Y así fue. En diciembre de 1996 se había producido en Lima la toma de la Embajada de Japón en una violenta acción terrorista a cargo del MRTA que implicó el secuestro de una gran cantidad de personas que asistían a una recepción por el día nacional de ese país. Una de ellas era el embajador uruguayo, entre varios embajadores de distintos países, revelándose de inmediato que en Bolivia y Uruguay había elementos de esa organización cuya extradición solicitaba el Perú. Y en ese contexto, quien lideraba el grupo atacante solicitó a ambos países la liberación de esas personas lo que implicaría, a su vez, la de los respectivos embajadores privados de su libertad.
En lo que respecta a Bolivia, el gobierno de ese país se abstuvo de proceder en ese sentido, hecho que, por lo demás, hubiera estado reñido con cualquier sistema democrático, ya que un Poder Ejecutivo está jurídicamente impedido de interferir con la justicia por la separación de poderes. Como consecuencia de esto, el entonces embajador de Bolivia, Jorge Gumucio, debió permanecer ‘sine die’ en su condición de rehén sin hacerse acreedor a la concesión que el MRTA ofrecía.
A cambio de eso, Gumucio siempre ha sido recordado como un grato amigo del Perú y su coraje no se olvida, así como la consecuencia del Gobierno Boliviano de aquel entonces. Los peruanos somos un pueblo agradecido.
El Uruguay, en cambio, tuvo un curioso proceder, ya que en un encuentro navideño en el que participaba el propio presidente en aquella época, Julio María Sanguinetti, y otras autoridades del Estado, se decidió colectivamente que la justicia uruguaya actúe de inmediato, festinando todo trámite, y que se dictamine la liberación de la pareja de emerretistas que estaban detenidos a la espera de que se dictaminara su extradición al Perú.
Fue interesante comprobar, entonces, la capacidad del Gobierno Uruguayo de concertar el hecho con las autoridades judiciales que a través de un tribunal de apelaciones dieron veloz cumplimiento a un acuerdo claramente reñido con las prácticas de un país democrático.
Esto, ciertamente, no solo afectó el manejo uniforme de una estrategia para lograr una solución, sino que, además, ponía en riesgo indirectamente la seguridad de los rehenes en unos días llenos de angustia.
Fue penoso, por decir lo menos, ver al embajador uruguayo Tabaré Bocalandro Yapeyú abandonar la Embajada del Japón, en una actitud que transmitía una vergüenza inefable, y luego salir del Perú para nunca más volver. Y lo más indescriptible fue que, a su llegada a Montevideo, lo esperaba el canciller Álvaro Ramos que lo recibió como un héroe en la escalinata del avión en un acto que obviamente era, como diría Mario Vargas Llosa, una “insigne huachafería”.

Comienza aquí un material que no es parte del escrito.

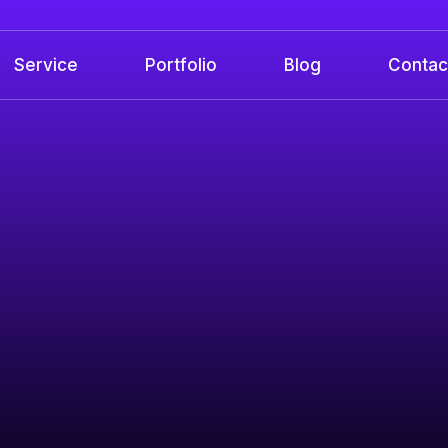
Service
Portfolio
Blog
Contac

Es una lástima que hayamos tenido que recordar este penoso incidente, pero la simple posibilidad de que el Uruguay de hoy, el país de Benedetti y de Galeano, el país donde brilló nuestro grandioso Juan Joya, se permita proclamar con hechos que en el Perú hay persecución política o está en duda la separación de poderes no solo faltaría a la verdad, sino que constituiría una ofensa a nuestra inteligencia y a nuestro país como nación.
Pero aún en esa eventualidad la comunidad internacional no pondría en tela de juicio la plena vigencia del Estado de derecho en el Perú. Lo que sí quedaría en entredicho, una vez más, es el poco respeto que el Perú merecería de las autoridades del país oriental, algo que en estos momentos es, afortunadamente, una mera suposición.